Text section »
• • • • •

Are the Tories heading for an electoral wipeout?

Posted in: Data, politics and policy, Political history, Political ideologies, UK politics

Dr Joe Chrisp is a Research Associate in the Institute for Policy Research (IPR) at the University of Bath.

With less than a year until the next general election, politicians and the media are currently finding a multitude of ways to articulate the same basic message: the polls show the Labour Party are edging towards a comfortable majority, even a landslide, but that anything can happen and maybe <Insert obsession of the author> could change things.

YouGov’s latest poll gives Labour a 27 point lead nationally. The Financial Times also has a new general election poll tracker, which shows that even accounting for uncertainty drawn from previous polling inaccuracies and assuming the worst, Labour would still have a commanding lead of over 12 percentage points.

The Telegraph has splashed on the role of Reform in scuppering Conservative election hopes, with a view to encouraging perhaps either a shift in policy to the right or some kind of agreement in the style of the Brexit Party at the 2019 election. The Labour Party is also using every opportunity to brief messages they hope will manage expectations and avoid complacency, including a portfolio of scuppered poll leads.

• • • • •

Information supplied »
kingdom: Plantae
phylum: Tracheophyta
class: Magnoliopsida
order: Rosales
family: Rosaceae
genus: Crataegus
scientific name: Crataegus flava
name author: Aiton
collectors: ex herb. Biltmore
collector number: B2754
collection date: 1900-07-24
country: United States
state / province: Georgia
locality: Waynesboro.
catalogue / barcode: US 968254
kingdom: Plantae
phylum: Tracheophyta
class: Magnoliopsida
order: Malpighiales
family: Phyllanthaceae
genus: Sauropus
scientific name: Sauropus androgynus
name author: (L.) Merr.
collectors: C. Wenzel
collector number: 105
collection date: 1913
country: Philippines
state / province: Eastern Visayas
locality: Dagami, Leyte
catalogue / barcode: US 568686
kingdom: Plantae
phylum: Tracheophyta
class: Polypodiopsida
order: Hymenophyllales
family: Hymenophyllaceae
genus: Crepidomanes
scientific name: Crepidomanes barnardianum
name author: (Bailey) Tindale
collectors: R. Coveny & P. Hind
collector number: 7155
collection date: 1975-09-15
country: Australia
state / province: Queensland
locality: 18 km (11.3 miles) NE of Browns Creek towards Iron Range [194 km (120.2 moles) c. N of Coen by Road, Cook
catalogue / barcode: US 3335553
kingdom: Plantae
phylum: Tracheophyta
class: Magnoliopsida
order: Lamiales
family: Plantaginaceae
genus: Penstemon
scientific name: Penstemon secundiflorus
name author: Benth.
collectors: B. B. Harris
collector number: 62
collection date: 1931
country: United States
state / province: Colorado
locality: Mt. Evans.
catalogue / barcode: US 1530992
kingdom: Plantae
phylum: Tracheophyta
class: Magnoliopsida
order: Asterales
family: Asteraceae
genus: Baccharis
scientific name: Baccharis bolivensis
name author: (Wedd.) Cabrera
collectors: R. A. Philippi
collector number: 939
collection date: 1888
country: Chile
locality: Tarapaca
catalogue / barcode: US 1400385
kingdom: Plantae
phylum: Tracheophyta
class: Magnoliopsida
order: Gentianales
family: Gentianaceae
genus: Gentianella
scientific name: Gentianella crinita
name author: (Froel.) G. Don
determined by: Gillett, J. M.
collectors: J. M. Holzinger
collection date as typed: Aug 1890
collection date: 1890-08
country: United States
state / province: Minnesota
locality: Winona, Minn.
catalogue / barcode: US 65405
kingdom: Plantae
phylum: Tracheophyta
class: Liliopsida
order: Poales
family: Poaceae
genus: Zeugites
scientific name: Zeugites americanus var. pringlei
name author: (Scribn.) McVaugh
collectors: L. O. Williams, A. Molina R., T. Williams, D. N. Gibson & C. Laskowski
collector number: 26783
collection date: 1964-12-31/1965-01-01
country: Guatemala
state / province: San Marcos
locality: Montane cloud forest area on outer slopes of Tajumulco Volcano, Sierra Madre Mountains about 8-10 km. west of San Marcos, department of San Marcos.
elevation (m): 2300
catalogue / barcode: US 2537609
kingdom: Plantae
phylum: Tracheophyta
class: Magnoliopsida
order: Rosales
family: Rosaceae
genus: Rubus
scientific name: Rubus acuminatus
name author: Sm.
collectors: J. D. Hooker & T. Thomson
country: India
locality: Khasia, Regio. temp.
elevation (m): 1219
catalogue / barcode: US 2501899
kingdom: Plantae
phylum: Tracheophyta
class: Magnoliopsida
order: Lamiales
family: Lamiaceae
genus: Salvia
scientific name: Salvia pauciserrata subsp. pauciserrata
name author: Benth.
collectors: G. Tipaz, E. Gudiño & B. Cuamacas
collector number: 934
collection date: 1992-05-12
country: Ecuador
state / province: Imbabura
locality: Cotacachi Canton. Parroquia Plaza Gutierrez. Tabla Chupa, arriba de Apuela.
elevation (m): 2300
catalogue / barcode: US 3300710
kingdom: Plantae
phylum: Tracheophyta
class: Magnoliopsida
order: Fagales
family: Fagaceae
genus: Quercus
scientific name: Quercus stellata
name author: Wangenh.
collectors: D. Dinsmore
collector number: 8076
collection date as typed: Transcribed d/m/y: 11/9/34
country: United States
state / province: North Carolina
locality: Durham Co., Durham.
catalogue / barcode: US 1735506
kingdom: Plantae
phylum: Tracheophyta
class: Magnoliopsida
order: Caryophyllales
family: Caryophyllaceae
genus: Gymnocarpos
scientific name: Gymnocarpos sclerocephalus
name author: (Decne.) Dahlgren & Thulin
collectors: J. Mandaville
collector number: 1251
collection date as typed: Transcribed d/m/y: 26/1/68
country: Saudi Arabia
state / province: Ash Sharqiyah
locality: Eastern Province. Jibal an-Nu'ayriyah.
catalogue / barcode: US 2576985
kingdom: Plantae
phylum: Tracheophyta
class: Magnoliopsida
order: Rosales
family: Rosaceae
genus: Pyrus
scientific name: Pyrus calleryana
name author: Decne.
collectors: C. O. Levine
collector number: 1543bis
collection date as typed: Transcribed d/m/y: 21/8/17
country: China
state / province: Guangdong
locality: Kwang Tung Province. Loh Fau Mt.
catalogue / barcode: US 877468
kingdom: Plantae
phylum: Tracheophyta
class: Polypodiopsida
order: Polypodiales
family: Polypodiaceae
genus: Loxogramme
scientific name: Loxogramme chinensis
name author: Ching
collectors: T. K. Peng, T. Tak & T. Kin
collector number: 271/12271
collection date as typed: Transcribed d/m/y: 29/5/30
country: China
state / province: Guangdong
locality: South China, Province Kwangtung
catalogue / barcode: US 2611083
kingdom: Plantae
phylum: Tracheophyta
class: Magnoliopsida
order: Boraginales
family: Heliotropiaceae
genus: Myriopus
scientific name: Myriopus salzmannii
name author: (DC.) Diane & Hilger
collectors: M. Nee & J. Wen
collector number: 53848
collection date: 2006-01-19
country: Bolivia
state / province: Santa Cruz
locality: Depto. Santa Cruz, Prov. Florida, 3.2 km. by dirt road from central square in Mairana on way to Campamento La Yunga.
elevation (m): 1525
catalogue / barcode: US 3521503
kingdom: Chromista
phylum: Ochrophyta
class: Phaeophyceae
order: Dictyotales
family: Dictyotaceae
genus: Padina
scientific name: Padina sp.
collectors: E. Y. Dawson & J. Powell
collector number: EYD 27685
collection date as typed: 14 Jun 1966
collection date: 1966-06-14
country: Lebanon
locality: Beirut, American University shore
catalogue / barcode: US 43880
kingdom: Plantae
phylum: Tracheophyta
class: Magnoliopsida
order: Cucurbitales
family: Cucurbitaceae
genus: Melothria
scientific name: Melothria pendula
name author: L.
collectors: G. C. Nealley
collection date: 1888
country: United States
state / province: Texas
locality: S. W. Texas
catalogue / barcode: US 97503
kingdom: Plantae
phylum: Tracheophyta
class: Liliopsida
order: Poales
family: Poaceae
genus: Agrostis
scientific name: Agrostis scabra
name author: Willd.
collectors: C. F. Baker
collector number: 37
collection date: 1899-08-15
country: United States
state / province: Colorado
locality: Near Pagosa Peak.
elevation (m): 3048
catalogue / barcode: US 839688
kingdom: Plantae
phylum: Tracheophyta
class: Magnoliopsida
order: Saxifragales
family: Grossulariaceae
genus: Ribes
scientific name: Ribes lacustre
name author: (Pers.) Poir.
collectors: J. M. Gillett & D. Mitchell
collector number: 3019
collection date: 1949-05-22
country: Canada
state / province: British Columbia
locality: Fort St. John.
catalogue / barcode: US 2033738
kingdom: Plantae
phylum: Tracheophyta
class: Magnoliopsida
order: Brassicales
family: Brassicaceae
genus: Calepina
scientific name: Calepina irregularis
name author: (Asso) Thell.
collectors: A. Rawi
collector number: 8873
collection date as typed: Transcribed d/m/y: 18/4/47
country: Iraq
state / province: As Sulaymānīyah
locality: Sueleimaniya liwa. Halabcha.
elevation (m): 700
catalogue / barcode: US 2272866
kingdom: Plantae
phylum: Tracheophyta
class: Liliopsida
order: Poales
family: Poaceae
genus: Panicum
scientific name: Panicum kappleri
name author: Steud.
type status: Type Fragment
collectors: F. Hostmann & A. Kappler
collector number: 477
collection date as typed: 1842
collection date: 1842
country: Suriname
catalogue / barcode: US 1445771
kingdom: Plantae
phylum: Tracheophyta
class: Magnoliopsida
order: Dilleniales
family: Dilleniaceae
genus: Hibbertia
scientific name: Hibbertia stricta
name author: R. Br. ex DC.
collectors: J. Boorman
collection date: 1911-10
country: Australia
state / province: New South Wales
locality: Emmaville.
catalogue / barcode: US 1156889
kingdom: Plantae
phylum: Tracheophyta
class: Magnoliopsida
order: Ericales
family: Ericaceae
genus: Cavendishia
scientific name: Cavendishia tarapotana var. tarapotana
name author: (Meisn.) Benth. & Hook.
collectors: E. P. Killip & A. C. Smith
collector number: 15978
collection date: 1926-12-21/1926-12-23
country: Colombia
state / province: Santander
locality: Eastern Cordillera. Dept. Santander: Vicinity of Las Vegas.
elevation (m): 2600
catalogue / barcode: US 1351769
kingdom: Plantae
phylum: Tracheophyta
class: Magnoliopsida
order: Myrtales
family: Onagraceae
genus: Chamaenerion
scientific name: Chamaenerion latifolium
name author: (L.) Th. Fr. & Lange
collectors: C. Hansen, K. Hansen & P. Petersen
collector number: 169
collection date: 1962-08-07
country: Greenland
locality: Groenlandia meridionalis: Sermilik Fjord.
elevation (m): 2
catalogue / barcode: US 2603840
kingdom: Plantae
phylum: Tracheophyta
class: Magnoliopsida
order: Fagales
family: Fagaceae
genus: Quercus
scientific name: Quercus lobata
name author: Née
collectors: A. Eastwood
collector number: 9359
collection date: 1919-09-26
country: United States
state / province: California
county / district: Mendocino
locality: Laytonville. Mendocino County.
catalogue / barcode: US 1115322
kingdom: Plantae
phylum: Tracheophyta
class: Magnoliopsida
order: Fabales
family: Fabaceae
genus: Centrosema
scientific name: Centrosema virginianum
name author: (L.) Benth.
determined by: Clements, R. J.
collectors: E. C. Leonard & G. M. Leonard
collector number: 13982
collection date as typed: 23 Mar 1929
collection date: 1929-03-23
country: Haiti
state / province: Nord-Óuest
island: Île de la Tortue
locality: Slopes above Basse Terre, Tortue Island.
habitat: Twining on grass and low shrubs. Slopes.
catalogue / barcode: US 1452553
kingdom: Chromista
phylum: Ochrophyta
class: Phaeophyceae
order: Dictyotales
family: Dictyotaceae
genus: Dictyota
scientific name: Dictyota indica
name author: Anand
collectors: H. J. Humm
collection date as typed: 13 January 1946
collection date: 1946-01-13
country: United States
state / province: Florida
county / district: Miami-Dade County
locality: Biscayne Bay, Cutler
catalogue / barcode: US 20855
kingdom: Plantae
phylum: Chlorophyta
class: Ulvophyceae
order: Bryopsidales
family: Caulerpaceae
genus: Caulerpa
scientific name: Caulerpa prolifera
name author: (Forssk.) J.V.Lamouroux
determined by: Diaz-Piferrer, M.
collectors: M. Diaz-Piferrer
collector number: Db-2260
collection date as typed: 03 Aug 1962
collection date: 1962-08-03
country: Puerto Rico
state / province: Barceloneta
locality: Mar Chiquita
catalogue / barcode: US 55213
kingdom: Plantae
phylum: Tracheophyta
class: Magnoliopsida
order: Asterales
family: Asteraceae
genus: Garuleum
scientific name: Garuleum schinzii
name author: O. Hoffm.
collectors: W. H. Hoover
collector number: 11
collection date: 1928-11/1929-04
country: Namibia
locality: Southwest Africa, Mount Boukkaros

• • • • •

What to do »
Could you reproduce the post on the Tories' election prospects, starting at "Dr Joe Chrisp" and ending at "could change things.", but swap "politicians" for "commentators"?

Output below »
Dr Joe Chrisp is a Research Associate in the Institute for Policy Research (IPR) at the University of Bath.

With less than a year until the next general election, commentators and the media are currently finding a multitude of ways to articulate the same basic message: the polls show the Labour Party are edging towards a comfortable majority, even a landslide, but that anything can happen and maybe <Insert obsession of the author> could change things.